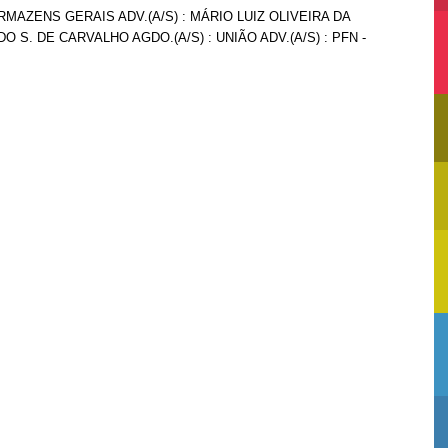
RMAZENS GERAIS ADV.(A/S) : MÁRIO LUIZ OLIVEIRA DA
O S. DE CARVALHO AGDO.(A/S) : UNIÃO ADV.(A/S) : PFN -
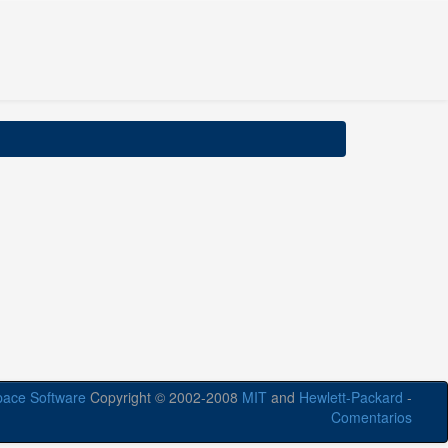
ace Software
Copyright © 2002-2008
MIT
and
Hewlett-Packard
-
Comentarios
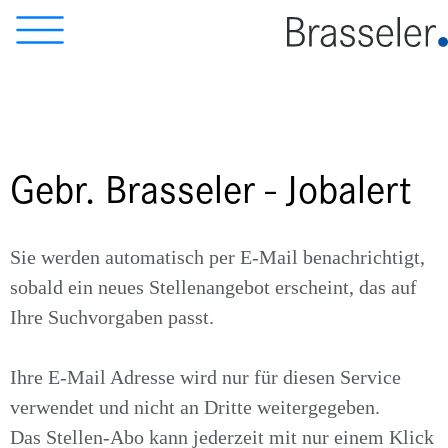
Gebr. Brasseler - Jobalert
Sie werden automatisch per E-Mail benachrichtigt,
sobald ein neues Stellenangebot erscheint, das auf
Ihre Suchvorgaben passt.
Ihre E-Mail Adresse wird nur für diesen Service
verwendet und nicht an Dritte weitergegeben.
Das Stellen-Abo kann jederzeit mit nur einem Klick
------------------------------------------------------------
● Task description:
Return only the lines running from the line with "Ihre E-Mail Adresse" to the last line of the records, both included, exactly as written.

● Response to this exercise:
Ihre E-Mail Adresse wird nur für diesen Service
verwendet und nicht an Dritte weitergegeben.
Das Stellen-Abo kann jederzeit mit nur einem Klick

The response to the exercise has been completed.